Secondly, they do not teach anything. It's true, the OSCP course alone does not teach anything. In the book, the basic toolkit is very superficially analyzed, and you almost certainly knew it all that way, and I generally am silent about the videos. But the essence of the course is different - you must teach yourself everything, and for this all conditions are created. There is too much material to fit in any textbook.
Thirdly, old cars. This is also true. If I am not mistaken, the most recent operating system that I met on the lab network was Windows Server 2012R2. I look at it this way: new vulnerabilities are discovered every day. Imagine how much the course would cost if it was updated daily? The main thing that this course can teach is the methodology, and it is absolutely independent of the age of the discovered vulnerabilities. On the exam, by the way, the situation is the opposite - fresh Windows 10 machines, patched kernel linux-machines and stuff like that.
Fourth, the exam tests no knowledge. Here I am forced to agree, albeit partially. In fact, the exam tests not so much your skills as such, it tests your time management skills, your ability to work in stressful situations and your multitasking. The most important thing is how you can follow the methodology and not be distracted when the solution seems already obvious.
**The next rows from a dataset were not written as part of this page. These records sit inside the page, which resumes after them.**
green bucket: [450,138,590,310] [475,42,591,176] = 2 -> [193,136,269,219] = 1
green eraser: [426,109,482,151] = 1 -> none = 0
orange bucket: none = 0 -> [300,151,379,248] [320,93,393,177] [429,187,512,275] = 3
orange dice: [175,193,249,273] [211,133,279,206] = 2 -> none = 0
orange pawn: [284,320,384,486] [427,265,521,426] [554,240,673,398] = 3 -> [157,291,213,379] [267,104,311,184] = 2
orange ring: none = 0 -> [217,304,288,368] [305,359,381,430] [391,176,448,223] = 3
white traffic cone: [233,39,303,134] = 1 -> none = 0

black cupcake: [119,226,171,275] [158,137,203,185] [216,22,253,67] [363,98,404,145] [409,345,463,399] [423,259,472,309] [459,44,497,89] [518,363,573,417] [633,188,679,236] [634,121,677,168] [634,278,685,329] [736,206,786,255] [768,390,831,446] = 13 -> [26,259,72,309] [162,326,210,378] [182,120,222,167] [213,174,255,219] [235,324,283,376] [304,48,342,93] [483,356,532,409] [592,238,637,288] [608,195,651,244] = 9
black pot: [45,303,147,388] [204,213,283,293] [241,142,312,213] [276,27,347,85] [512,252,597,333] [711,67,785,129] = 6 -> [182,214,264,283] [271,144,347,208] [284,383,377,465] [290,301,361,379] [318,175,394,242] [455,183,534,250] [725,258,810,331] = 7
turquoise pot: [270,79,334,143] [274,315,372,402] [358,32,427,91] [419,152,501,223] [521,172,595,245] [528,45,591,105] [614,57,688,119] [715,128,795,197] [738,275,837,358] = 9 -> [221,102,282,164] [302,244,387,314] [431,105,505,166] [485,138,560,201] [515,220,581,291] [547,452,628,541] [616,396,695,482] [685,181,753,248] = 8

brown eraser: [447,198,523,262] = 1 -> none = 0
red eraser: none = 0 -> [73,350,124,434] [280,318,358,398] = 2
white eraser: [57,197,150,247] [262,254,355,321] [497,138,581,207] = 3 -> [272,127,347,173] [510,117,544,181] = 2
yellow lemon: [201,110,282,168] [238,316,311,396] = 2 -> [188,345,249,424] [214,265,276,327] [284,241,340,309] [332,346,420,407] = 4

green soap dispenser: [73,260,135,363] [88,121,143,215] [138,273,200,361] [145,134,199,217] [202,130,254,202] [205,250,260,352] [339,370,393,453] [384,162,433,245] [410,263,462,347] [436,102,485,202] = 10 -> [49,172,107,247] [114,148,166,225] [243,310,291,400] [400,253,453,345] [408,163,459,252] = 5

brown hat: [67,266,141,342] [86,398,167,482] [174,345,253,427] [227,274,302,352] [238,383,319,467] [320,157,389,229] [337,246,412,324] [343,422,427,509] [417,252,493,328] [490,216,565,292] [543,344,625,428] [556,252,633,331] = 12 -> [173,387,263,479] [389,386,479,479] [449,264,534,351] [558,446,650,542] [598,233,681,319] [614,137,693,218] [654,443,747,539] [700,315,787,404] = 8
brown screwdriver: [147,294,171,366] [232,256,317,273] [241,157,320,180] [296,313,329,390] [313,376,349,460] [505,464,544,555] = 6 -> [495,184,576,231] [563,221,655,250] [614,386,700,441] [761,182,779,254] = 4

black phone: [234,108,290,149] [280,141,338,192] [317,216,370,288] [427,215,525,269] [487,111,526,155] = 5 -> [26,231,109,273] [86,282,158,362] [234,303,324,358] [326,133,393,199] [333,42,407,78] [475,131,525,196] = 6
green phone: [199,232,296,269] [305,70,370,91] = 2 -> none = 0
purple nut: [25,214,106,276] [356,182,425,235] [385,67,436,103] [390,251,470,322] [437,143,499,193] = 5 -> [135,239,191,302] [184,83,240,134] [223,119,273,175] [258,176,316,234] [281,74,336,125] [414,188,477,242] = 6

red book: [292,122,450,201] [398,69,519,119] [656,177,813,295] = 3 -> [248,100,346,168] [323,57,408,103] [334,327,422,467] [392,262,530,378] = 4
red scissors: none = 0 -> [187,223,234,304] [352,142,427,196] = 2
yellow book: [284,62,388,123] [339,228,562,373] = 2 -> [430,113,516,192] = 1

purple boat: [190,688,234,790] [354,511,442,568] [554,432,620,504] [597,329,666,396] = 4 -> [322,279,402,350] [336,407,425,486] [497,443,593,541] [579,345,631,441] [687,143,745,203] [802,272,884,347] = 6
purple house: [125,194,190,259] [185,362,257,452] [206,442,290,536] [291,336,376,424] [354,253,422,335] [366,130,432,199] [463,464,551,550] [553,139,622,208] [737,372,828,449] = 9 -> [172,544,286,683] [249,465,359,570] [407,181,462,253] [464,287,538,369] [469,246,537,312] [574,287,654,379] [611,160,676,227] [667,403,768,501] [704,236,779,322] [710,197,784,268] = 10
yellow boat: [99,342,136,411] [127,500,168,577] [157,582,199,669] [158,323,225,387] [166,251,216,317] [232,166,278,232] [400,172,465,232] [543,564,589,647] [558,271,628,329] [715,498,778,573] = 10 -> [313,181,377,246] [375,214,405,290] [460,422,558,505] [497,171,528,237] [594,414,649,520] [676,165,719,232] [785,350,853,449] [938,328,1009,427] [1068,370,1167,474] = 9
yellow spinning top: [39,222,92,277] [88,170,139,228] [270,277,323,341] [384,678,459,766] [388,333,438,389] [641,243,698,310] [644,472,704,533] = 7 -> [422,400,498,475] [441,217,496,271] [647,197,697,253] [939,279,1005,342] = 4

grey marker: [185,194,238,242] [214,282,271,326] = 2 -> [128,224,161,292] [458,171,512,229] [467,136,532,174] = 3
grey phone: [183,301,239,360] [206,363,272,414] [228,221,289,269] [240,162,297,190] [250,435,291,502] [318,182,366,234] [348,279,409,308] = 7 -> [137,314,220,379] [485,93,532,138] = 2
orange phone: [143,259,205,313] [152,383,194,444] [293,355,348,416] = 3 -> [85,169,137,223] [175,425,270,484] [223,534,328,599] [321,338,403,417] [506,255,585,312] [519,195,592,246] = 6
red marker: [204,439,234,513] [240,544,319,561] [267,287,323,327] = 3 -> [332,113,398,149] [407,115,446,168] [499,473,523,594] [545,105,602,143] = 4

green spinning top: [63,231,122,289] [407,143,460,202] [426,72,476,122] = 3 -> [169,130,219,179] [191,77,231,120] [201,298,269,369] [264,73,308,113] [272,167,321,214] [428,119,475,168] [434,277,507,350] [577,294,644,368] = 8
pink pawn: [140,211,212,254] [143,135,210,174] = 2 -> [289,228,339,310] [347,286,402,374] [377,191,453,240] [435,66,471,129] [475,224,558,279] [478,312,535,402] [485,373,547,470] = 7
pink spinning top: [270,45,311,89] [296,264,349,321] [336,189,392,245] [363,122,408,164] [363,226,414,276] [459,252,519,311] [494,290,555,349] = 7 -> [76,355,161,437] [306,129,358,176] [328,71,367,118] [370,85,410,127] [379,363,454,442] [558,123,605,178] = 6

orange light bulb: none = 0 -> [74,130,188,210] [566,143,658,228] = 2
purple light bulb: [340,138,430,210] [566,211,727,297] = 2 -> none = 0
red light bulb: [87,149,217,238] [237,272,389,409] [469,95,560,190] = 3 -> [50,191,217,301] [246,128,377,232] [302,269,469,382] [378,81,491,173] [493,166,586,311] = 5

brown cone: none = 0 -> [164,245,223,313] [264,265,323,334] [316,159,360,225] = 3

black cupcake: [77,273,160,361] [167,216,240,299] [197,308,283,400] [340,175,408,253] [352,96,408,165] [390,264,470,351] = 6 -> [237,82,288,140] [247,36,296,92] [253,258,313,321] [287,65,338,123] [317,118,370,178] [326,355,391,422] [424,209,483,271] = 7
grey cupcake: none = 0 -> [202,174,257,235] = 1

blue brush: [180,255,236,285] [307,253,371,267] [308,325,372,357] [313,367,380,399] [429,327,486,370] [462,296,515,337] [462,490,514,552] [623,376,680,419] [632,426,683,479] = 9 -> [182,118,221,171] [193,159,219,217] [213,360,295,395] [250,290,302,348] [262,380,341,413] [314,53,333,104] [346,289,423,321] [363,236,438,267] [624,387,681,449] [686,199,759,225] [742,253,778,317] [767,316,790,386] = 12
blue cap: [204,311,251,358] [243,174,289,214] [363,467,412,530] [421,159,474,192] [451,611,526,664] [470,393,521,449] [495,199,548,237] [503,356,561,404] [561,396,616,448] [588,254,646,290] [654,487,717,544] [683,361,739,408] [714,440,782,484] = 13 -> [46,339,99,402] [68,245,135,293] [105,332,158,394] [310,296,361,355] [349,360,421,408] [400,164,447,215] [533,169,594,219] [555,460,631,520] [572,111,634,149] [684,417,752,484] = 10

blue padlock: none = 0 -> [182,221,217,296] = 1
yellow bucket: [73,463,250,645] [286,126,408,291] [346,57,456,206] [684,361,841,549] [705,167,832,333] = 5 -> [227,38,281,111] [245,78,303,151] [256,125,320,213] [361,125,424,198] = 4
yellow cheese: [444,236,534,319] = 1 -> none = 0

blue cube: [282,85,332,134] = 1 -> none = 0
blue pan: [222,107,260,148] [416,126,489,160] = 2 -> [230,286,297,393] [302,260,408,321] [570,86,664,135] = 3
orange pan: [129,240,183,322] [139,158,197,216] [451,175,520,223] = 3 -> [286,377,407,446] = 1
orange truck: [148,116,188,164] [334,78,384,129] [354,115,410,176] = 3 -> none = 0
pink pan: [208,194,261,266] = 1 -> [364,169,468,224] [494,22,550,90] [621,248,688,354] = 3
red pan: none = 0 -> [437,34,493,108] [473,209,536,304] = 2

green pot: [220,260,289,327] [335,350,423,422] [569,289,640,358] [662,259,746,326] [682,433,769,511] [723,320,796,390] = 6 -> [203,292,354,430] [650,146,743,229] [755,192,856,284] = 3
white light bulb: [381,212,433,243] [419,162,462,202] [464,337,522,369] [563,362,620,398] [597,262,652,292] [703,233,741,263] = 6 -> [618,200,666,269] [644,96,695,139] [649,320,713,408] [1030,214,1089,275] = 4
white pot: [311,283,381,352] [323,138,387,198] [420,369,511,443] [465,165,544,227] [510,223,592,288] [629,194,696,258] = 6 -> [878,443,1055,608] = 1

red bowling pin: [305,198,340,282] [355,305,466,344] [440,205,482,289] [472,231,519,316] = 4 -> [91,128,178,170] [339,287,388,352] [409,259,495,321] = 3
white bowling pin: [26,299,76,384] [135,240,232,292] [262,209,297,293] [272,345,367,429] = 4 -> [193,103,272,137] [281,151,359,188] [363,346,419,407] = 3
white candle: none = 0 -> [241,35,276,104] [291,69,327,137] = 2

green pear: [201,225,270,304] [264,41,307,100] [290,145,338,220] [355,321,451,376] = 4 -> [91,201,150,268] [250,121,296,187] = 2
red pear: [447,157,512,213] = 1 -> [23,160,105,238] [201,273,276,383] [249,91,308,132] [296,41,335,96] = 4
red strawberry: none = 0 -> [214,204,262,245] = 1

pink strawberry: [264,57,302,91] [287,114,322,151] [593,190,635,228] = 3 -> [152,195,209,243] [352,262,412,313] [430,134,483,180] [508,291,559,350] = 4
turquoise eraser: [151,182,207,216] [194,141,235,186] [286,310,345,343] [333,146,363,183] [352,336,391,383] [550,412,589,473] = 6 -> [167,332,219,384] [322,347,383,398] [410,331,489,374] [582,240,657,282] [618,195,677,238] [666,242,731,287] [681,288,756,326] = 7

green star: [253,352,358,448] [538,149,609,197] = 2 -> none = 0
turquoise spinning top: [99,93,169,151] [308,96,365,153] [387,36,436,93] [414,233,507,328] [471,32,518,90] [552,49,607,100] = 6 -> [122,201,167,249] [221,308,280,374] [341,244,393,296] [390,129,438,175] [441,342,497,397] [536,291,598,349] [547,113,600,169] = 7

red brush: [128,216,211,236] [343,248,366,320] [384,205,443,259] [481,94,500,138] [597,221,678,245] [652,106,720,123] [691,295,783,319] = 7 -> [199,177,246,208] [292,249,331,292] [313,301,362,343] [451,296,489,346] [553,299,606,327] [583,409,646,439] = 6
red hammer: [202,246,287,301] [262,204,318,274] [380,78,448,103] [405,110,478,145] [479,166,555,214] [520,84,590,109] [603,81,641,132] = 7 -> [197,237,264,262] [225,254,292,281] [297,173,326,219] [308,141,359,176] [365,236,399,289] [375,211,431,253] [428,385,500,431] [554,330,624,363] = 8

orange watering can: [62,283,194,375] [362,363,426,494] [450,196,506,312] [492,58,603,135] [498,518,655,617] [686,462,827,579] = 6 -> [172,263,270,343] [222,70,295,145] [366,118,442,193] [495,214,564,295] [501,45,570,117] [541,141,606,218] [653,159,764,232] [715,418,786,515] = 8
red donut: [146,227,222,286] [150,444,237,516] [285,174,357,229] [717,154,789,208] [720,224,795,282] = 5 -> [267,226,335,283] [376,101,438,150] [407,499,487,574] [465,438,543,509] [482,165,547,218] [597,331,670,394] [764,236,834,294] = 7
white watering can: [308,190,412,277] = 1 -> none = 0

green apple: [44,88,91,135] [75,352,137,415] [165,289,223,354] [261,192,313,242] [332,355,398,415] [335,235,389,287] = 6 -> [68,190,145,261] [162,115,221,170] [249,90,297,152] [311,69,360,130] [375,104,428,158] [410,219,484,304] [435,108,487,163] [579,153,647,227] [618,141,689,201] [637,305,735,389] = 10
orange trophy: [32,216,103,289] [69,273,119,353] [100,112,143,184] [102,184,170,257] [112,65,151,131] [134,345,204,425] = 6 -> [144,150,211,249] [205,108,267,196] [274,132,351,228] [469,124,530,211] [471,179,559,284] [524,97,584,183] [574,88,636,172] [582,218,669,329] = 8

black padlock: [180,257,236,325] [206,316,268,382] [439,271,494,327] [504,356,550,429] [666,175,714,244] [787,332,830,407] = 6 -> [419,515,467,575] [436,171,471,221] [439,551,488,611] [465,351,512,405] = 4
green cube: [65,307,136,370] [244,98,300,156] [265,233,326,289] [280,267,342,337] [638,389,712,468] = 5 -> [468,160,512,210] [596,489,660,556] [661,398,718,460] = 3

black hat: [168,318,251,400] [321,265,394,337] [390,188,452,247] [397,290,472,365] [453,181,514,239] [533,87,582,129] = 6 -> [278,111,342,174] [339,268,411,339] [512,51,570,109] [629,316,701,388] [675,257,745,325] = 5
After 10 hours at the screen, the logic may begin to fail, the attention is scattered, and you begin to walk in circles. This is where your fundamental knowledge, as well as the ability to distract and look at the problem from another angle, will come in handy.
What's next? Offensive Security itself does not offer any of the next steps in certification. Separately, there is an exam on the security of wireless networks, web applications and a little apart is an exam for developers of exploits.
A certificate is, of course, great, but in fact, the best you can learn from the OSCP course is knowledge. Knowledge that will inevitably become obsolete if you cease to independently engage in your education.
Sergey Polunin ,
Team Leader, Design Department, Gazinformservice LLC
Sergey’s blog in English can be read here.